KREK
- Bristow, Oklahoma; United States;
- Frequency: 104.9 MHz
- Branding: SonLife Radio

Programming
- Format: Christian radio

Ownership
- Owner: Family Worship Center Church Inc.

History
- First air date: 1979

Technical information
- Licensing authority: FCC
- Facility ID: 5218
- Class: A
- ERP: 5,000 watts
- HAAT: 107 meters (351 ft)
- Transmitter coordinates: 35°47′11″N 96°27′35″W﻿ / ﻿35.78639°N 96.45972°W

Links
- Public license information: Public file; LMS;
- Website: sonlifetv.com

= KREK =

KREK (104.9 FM) is a radio station licensed to Bristow, Oklahoma. It airs a Christian radio format and is owned by Family Worship Center Church Inc. The station airs programming from SonLife Radio, founded by televangelist Jimmy Swaggart.

==History==
The station began broadcasting in 1979, and was owned by Big Chief Broadcasting Company of Bristow.

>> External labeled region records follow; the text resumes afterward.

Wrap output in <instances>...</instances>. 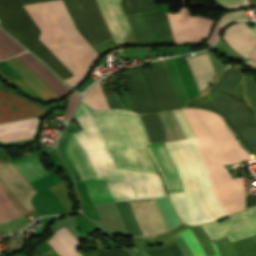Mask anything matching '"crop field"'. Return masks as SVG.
Instances as JSON below:
<instances>
[{
  "mask_svg": "<svg viewBox=\"0 0 256 256\" xmlns=\"http://www.w3.org/2000/svg\"><path fill=\"white\" fill-rule=\"evenodd\" d=\"M129 235H141L127 202L115 203ZM142 236V235H141Z\"/></svg>",
  "mask_w": 256,
  "mask_h": 256,
  "instance_id": "30",
  "label": "crop field"
},
{
  "mask_svg": "<svg viewBox=\"0 0 256 256\" xmlns=\"http://www.w3.org/2000/svg\"><path fill=\"white\" fill-rule=\"evenodd\" d=\"M60 256H81L77 249L78 240L65 228H61L47 241Z\"/></svg>",
  "mask_w": 256,
  "mask_h": 256,
  "instance_id": "22",
  "label": "crop field"
},
{
  "mask_svg": "<svg viewBox=\"0 0 256 256\" xmlns=\"http://www.w3.org/2000/svg\"><path fill=\"white\" fill-rule=\"evenodd\" d=\"M65 151L67 157L78 172L81 181L96 180L85 154L72 135L66 144Z\"/></svg>",
  "mask_w": 256,
  "mask_h": 256,
  "instance_id": "20",
  "label": "crop field"
},
{
  "mask_svg": "<svg viewBox=\"0 0 256 256\" xmlns=\"http://www.w3.org/2000/svg\"><path fill=\"white\" fill-rule=\"evenodd\" d=\"M253 237H254V239H255V241H256V235H254Z\"/></svg>",
  "mask_w": 256,
  "mask_h": 256,
  "instance_id": "46",
  "label": "crop field"
},
{
  "mask_svg": "<svg viewBox=\"0 0 256 256\" xmlns=\"http://www.w3.org/2000/svg\"><path fill=\"white\" fill-rule=\"evenodd\" d=\"M242 19H247L245 12L244 11H236V12H232L230 14L225 15L220 22L223 24H227L230 23L234 20H242Z\"/></svg>",
  "mask_w": 256,
  "mask_h": 256,
  "instance_id": "36",
  "label": "crop field"
},
{
  "mask_svg": "<svg viewBox=\"0 0 256 256\" xmlns=\"http://www.w3.org/2000/svg\"><path fill=\"white\" fill-rule=\"evenodd\" d=\"M196 138L164 142L179 172L183 192L168 193L187 224L211 222L244 207L242 178L223 164L249 161L247 152L216 114L181 109Z\"/></svg>",
  "mask_w": 256,
  "mask_h": 256,
  "instance_id": "1",
  "label": "crop field"
},
{
  "mask_svg": "<svg viewBox=\"0 0 256 256\" xmlns=\"http://www.w3.org/2000/svg\"><path fill=\"white\" fill-rule=\"evenodd\" d=\"M101 131L109 145L118 167L157 171L144 145L149 144L146 130L140 117L129 111L93 110Z\"/></svg>",
  "mask_w": 256,
  "mask_h": 256,
  "instance_id": "4",
  "label": "crop field"
},
{
  "mask_svg": "<svg viewBox=\"0 0 256 256\" xmlns=\"http://www.w3.org/2000/svg\"><path fill=\"white\" fill-rule=\"evenodd\" d=\"M220 3L224 4L229 8L245 6V0H219Z\"/></svg>",
  "mask_w": 256,
  "mask_h": 256,
  "instance_id": "39",
  "label": "crop field"
},
{
  "mask_svg": "<svg viewBox=\"0 0 256 256\" xmlns=\"http://www.w3.org/2000/svg\"><path fill=\"white\" fill-rule=\"evenodd\" d=\"M121 7L126 16L157 10L153 0H122Z\"/></svg>",
  "mask_w": 256,
  "mask_h": 256,
  "instance_id": "27",
  "label": "crop field"
},
{
  "mask_svg": "<svg viewBox=\"0 0 256 256\" xmlns=\"http://www.w3.org/2000/svg\"><path fill=\"white\" fill-rule=\"evenodd\" d=\"M37 192L9 161L0 160V223L35 211Z\"/></svg>",
  "mask_w": 256,
  "mask_h": 256,
  "instance_id": "7",
  "label": "crop field"
},
{
  "mask_svg": "<svg viewBox=\"0 0 256 256\" xmlns=\"http://www.w3.org/2000/svg\"><path fill=\"white\" fill-rule=\"evenodd\" d=\"M38 119H26L0 124V140L10 142L33 138Z\"/></svg>",
  "mask_w": 256,
  "mask_h": 256,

It originally had an ERP of 3,000 watts and increased power to 5,000 watts in 1996. It had long aired a country music format, and was branded "Stereo Country 105".

In 2014, the station was sold to Family Worship Center Church for $250,000, and it adopted its current Christian radio format. It airs programmng from SonLife Radio, founded by televangelist Jimmy Swaggart.